La santidad no es una actitud pasiva sino activa y muchos santos nos estimulan para vivir así. Otros nos estimulan menos pero tal vez no porque su vida no haya sido llena de entrega generosa sino porque confundimos la santidad con milagros extraordinarios o con unas vidas que no tienen nada que ver con la realidad que todos los demás mortales vivimos. Un ejemplo reciente que nos puede confundir con la manera de vivir la santidad es el joven beato Carlo Acutis, que nos da testimonio de su dedicación a los más necesitados y su sensibilidad y amor a la eucaristía. Pero algunos sectores religiosos se quedan más en otros aspectos que, en verdad, no son así, como lo cuentan. Dicen que su cuerpo cuando fue exhumado estaba incorruptible.
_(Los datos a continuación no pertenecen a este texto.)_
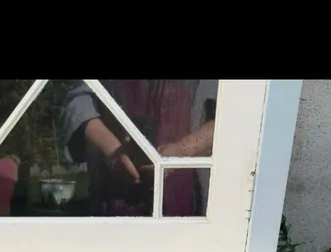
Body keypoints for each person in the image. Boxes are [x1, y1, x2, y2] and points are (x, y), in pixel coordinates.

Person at [61, 79, 217, 217]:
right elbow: (78, 101)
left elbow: (232, 113)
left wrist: (181, 151)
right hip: (113, 201)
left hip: (191, 208)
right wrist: (111, 149)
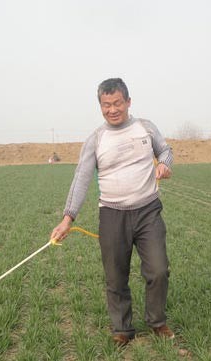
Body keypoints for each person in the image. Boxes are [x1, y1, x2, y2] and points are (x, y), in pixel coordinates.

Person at [50, 78, 174, 346]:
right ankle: (122, 329)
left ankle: (157, 321)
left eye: (117, 103)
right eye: (106, 105)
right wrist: (67, 218)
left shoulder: (145, 128)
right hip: (112, 215)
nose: (112, 109)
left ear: (128, 102)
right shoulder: (96, 139)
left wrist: (164, 163)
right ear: (101, 107)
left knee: (158, 270)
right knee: (116, 275)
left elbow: (165, 150)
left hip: (148, 211)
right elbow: (81, 178)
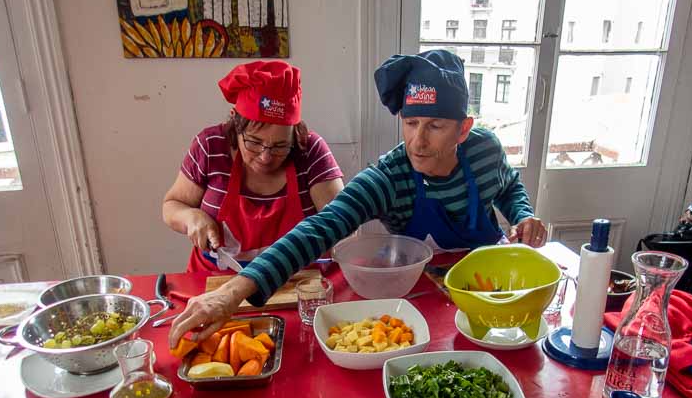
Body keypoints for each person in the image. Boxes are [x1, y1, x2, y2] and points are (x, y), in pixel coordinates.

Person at [170, 50, 547, 346]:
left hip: (493, 294)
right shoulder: (389, 177)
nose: (417, 141)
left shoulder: (486, 149)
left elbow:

La verdad es que ya tenía la corruptibilidad propia de cualquier difunto, pero sus órganos estaban bastante íntegros y conectados entre sí -como sucede también con muchos otros cadáveres- y, con el propósito de preservar su cuerpo, fue sometido al proceso de embalsamiento y su rostro fue reconstruido utilizando una máscara de silicona que recreó su apariencia para la exposición de sus restos a la veneración de los fieles. Quedarnos en estas cosas externas y que, además, no son fieles a la realidad, no dejan que los santos y santas sean modelos para nuestra vida y nos impiden vivir la encarnación de nuestra fe, en el compromiso con el mundo en que vivimos.

Este 2020 está siendo un año de muchos difuntos como ya lo dijimos. Pero también puede ser un año en donde la santidad se haga más visible y cotidiana. Si el joven Carlo Acutis (1991-2006) vivió la caridad sin dejar de ser un joven común y corriente, pegado a las tecnologías de la información y la comunicación, propias de este tiempo en el que vivió, nosotros hemos de alegrarnos por tantos que van por la senda de la santidad en esa solidaridad efectiva y afectiva en tiempos de coronavirus y estamos invitados a también buscar esa puerta de al lado, viviendo los valores del reino en el aquí y el ahora de nuestro presente.